Although the science behind the drugs that either limit the amount of glycogen released from the liver or that bind and carry glucose from the blood to the receptors that transport it across cell membranes is remarkable, it is based upon two assumptions: (I) that carbohydrates are an essential majority part of the diet, and/or (II) that through education, a patient cannot, will not, or should not keep from consuming them. Remove those key assumptions, and the house of cards from which that remarkable science is based comes toppling down.
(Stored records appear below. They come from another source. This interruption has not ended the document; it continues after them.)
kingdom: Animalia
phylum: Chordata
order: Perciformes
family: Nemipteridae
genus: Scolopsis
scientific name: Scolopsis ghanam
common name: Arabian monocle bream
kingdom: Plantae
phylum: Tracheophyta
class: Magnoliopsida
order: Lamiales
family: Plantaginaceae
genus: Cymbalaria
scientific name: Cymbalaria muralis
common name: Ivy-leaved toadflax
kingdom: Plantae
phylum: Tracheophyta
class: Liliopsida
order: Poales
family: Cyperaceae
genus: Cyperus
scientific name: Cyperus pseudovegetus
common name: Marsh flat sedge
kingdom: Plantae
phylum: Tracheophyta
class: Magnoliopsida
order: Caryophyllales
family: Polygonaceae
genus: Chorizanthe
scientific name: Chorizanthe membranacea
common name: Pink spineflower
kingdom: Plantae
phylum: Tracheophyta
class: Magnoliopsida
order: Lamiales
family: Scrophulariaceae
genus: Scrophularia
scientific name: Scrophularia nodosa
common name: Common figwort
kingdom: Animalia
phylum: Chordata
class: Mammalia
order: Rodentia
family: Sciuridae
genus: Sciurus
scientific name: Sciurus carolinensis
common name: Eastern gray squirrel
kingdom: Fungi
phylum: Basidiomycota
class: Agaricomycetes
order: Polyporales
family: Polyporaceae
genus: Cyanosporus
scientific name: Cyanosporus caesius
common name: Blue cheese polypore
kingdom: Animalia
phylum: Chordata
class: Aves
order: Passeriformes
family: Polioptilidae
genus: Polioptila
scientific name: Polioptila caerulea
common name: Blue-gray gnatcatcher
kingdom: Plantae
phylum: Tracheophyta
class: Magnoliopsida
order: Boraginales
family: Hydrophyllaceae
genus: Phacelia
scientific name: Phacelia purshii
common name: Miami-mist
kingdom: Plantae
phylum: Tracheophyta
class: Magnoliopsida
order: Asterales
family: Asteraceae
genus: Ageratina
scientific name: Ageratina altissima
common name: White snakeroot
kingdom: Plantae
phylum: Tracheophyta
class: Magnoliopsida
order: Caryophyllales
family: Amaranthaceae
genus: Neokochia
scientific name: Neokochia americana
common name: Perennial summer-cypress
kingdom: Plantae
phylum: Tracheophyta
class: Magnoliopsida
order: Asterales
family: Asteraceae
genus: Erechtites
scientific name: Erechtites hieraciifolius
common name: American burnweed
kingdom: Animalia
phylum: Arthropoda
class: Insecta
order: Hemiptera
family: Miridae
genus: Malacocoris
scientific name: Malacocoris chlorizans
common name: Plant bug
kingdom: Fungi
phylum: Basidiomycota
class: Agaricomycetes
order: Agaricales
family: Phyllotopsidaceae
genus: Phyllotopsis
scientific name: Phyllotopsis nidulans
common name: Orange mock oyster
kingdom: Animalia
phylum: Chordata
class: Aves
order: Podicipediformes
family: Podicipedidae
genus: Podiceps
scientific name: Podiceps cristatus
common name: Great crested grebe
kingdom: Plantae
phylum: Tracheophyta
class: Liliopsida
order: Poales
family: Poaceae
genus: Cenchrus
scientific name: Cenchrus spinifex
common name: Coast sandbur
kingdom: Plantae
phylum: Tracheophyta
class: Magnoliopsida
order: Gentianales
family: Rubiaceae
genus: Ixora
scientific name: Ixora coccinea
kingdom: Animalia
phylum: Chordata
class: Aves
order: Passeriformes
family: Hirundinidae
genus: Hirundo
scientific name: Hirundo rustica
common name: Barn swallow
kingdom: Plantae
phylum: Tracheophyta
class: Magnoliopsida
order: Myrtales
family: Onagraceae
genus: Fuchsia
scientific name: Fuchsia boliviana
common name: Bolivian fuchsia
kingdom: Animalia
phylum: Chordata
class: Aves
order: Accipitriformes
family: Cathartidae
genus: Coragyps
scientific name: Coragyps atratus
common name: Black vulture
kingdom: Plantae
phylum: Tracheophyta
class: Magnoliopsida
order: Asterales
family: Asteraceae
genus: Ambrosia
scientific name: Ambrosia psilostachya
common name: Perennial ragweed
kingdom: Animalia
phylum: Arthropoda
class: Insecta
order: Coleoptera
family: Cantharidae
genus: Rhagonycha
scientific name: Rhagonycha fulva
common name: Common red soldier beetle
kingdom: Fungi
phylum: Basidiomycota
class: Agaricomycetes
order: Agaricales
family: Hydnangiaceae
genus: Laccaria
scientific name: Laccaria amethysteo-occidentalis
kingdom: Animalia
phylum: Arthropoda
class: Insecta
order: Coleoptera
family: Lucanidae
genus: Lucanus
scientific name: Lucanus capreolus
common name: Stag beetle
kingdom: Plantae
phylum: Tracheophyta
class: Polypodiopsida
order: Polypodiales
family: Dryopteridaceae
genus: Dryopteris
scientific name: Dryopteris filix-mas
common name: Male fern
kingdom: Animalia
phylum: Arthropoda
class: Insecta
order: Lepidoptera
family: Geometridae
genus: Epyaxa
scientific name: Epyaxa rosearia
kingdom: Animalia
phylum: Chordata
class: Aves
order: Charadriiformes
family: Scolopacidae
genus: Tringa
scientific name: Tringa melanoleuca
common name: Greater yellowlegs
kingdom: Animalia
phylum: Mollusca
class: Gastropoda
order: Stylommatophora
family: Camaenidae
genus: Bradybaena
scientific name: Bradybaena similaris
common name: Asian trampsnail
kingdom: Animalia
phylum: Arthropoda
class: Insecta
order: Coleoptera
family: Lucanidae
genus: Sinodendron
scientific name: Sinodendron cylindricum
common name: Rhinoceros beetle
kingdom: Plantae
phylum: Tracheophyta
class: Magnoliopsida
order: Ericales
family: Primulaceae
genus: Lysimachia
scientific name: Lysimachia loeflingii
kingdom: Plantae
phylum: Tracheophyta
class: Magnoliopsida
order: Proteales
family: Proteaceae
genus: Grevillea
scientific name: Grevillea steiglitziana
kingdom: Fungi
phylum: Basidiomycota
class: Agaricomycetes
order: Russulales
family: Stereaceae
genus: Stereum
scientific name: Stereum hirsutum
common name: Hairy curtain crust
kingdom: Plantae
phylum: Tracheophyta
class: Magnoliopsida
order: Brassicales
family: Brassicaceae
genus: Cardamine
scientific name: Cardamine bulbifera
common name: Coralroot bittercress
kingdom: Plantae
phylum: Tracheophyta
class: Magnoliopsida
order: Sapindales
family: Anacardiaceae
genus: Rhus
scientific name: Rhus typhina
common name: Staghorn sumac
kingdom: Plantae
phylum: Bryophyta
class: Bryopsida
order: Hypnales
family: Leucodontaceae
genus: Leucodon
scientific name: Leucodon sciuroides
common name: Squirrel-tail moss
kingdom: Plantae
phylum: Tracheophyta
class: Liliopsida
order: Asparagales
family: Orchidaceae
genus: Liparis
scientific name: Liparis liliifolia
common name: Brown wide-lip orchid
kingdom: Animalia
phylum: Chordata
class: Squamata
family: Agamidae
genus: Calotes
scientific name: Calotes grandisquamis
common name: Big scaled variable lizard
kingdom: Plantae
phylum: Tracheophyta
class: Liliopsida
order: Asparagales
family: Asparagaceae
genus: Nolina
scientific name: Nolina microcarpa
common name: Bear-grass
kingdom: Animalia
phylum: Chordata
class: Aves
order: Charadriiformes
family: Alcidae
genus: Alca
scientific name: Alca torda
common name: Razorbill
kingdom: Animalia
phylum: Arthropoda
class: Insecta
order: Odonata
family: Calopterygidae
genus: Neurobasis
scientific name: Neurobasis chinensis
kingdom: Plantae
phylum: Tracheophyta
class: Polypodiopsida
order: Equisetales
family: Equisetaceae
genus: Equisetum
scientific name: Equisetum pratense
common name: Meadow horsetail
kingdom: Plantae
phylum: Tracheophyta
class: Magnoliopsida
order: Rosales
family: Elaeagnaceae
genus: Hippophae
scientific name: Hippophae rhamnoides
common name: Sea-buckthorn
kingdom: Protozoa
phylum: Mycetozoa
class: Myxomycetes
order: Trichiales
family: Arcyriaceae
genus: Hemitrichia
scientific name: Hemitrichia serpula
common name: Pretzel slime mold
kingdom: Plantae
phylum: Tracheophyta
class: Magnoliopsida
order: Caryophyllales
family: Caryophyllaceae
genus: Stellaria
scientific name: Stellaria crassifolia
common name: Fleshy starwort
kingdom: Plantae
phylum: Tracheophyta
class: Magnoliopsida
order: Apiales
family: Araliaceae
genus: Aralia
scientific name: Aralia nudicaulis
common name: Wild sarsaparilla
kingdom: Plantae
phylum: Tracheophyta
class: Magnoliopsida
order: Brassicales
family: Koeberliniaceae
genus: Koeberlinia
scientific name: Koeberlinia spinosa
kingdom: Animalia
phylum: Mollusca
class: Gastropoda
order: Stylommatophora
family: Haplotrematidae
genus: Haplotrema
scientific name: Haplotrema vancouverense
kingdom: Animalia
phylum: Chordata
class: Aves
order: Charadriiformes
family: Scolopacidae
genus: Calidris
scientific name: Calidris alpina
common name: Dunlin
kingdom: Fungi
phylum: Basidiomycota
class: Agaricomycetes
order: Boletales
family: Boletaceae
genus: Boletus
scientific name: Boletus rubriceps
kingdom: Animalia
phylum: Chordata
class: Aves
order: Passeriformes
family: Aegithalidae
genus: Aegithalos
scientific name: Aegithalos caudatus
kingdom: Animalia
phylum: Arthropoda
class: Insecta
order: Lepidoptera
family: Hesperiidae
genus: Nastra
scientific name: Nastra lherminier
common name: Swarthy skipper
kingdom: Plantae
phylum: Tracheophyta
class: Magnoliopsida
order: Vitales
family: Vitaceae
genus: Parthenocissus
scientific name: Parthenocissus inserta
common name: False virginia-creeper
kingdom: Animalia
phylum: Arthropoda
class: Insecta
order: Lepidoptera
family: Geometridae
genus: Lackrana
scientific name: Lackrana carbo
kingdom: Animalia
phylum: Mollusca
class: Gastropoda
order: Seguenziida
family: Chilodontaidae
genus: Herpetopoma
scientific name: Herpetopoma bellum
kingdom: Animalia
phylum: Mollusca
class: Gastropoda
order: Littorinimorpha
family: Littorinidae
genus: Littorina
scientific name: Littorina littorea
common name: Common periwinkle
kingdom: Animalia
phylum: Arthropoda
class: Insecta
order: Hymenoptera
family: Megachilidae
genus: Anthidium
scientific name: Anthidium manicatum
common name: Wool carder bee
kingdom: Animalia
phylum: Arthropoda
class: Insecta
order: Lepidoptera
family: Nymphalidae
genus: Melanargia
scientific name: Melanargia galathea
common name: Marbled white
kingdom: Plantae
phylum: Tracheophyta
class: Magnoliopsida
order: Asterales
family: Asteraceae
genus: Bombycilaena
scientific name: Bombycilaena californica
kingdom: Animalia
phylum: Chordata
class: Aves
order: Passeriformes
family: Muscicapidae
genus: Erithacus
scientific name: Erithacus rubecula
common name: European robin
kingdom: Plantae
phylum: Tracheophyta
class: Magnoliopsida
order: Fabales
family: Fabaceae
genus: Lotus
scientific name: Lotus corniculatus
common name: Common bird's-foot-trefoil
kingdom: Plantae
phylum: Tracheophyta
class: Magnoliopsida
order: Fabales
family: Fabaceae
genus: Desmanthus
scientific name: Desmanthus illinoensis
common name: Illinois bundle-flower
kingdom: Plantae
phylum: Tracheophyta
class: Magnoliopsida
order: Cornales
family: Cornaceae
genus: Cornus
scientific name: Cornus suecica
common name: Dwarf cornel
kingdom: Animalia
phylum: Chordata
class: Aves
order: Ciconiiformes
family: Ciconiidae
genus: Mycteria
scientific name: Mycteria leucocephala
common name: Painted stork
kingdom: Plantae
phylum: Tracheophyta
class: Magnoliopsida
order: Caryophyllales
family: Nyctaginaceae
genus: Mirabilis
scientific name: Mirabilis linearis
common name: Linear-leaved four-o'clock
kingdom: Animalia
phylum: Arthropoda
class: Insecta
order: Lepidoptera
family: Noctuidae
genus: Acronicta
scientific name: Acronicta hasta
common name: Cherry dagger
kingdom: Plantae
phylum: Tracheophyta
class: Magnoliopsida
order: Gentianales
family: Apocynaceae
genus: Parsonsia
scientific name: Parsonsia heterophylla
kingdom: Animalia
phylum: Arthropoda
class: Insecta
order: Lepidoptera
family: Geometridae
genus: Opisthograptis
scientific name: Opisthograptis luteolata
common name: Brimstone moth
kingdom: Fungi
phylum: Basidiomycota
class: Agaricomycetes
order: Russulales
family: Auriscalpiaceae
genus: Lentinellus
Caveat emptor. “Diabetes Managed” may be the first natural step for diabetics to enter—a complex medical-advice-providing system—in progression of their self-treatment, but it doesn’t have to be.
As knowledge about diabetes increases, trusted advisers and patients alike will choose a less-complex method, one that transcends diabetes by avoiding the root cause of symptoms and complications—carbohydrates—and replacing those carbohydrates in the diet with fat, resulting in benefits such as healthy weight loss, lowered VLDL levels, increasing HDL levels, reduced mTOR activity, normal blood pressure, etc.; in short, leading to a longer, happier, healthier life.
To transcend diabetes requires reduced carbohydrate consumption to near zero, with emphasis on a combination of fats and protein. It is orders of magnitude less complex, less worrisome, and less risky than counting carbohydrates and matching it with doses of insulin. It is simple.